I am grateful to the few who worked extraordinarily hard to make it possible for me to write this short book so quickly.

Lauren Henry, Sushila Rao, and Benjamin White provided excellent and speedy research support, guided and driven by Szelena Gray. I am indebted to them, and especially and always to her.

David and Melissa Sedano did an extraordinary job bringing
TheAntiCorruptionPledge.org
to life. I am endlessly thankful to them for their amazing work in absolutely no time.

Mark Snyderman helped me pretend I know something about the history of baseball. Maggie McKinley guided me through one small part of the Occupy movement. And David Zirin’s fury helped me understand a perspective I should have recognized more clearly, much earlier. I am thankful to each of them.

I am thankful as well to Wes Boyd, Stav Shaffir, and Matt Patterson, who allowed me to interview and quote them for this book, as well as to the many others who taught me about these movements.

It was Amanda Urban’s idea to put these thoughts to paper. I am thankful to her for pushing me to do it, as she has with every other book I have written.

Finally, I am hopeful that there will be a year when “the Holidays” don’t get interrupted by some urgent project. But I am endlessly grateful to my family for their understanding as I completed this “tiny book,” as my two-year-old describes it. And none deserves that gratitude as much as the woman to whom this, and everything, is dedicated. With perpetual love.

Appendix

 
Proposed Constitutional Texts
 
 

If we’re to prevail, the Constitution will need to be amended. In this appendix, I offer a draft amendment, and I offer the resolution that a state legislature should adopt in order to force Congress to call an Article V convention.

Constitutional texts are law. They are legal code. Just like Python, C++, or JavaScript, they need to be crafted carefully to achieve the objective of the ratifiers. They are not slogans. They are not principles. They are texts that embody a principle, perhaps made popular by a slogan. But they need to be crafted in a way that assures that they work as promised.

I offer this proposed draft as a legal text. It is crafted as it is to respond to a legal context that it can’t directly change. I have tried, in the notes, to explain why each bit is needed as I have crafted it. Law is not rocket science. (Or maybe the better phrase here is “Law is not quantum physics,” since rocket science is actually not so hard anymore.) Anyone can study enough to understand the stuff I’ve referenced. But it does take study.

WHAT YOU NEED TO DO:
1. Using the book excerpt, decide whether each statement agrees with it, and answer yes or no, quoting the deciding words. (a) Amanda Urban came up with the idea of writing down these thoughts. (b) The author calls constitutional texts slogans. (c) Mark Snyderman guided the author through part of the Occupy movement.
2. Extend the book excerpt, starting after its final sentence.

Camera pose estimation data:
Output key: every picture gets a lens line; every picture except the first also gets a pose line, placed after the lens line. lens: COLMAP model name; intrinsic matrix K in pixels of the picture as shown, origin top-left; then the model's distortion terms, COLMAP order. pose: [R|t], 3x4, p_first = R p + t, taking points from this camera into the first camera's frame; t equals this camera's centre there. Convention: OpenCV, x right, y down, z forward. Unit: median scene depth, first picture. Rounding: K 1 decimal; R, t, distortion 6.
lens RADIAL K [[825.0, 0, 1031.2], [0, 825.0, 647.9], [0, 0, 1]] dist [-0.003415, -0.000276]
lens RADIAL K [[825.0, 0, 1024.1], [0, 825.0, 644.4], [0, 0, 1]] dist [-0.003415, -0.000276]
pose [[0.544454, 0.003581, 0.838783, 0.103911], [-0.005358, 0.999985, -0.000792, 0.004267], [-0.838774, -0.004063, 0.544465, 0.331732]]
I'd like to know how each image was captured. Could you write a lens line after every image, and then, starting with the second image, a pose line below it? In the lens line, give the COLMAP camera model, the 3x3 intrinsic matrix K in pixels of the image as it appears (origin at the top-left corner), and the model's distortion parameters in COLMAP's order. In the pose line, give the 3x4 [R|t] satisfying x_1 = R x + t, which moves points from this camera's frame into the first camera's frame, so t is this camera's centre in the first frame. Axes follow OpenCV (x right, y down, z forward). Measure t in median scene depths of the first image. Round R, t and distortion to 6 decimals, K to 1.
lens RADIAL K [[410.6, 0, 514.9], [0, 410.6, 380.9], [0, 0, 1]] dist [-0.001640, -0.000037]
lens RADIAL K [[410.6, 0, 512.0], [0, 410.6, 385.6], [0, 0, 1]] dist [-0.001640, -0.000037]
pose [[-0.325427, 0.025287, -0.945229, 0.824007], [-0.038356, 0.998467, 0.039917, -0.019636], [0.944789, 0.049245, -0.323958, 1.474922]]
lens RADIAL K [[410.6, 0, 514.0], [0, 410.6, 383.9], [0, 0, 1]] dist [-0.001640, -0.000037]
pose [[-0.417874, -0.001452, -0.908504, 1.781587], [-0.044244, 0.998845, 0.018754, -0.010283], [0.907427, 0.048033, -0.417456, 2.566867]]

ANSWERS BY TASK:
1.
(a) Yes: "It was Amanda Urban’s idea to put these thoughts to paper."
(b) No: "They are not slogans."
(c) No: "Maggie McKinley guided me through one small part of the Occupy movement."

2.
AMENDMENT 28
 

(1) For the purpose of securing the independence of the legislative and executive branches, Congress shall:
53
 

(A) fund federal elections publicly, at no less than the equivalent of the total amount spent in the election cycle in which this article is ratified;
54
 

(B) limit any non-anonymized contributions to candidates for federal office to the equivalent of $100;
55

(C) have the power to limit, but not to ban, independent political expenditures within 90 days of an election, including, but not limited to, expenditures in support of, or in opposition to, a candidate for federal office.
56

2. The First Amendment shall not be construed to limit legislation enacted pursuant to this article, save to assure content and viewpoint neutrality. Neither shall the First Amendment be construed to limit the equivalent power of state or local legislation enacted to regulate elections of state or local officers.
57

3. Congress shall by law establish an agency for federal elections which shall enforce the provisions of this article, and whose principal officers shall be nonpartisan commissioners who have served at least 10 years as a federal judge. The agency shall have standing to enforce the provisions of this article judicially in the federal courts, and the judicial power shall be construed to extend to actions by the agency against Congress.
58

4. The Congress shall have power to enforce, by appropriate legislation, the provisions of this article.
59

 
PROPOSED RESOLUTION TO CALL A CONVENTION
 

The State of ____, speaking through its legislature, pursuant to Article V of the Constitution, hereby petitions the United States Congress to call a convention for the purpose of proposing Amendments to the Constitution of the United States of America.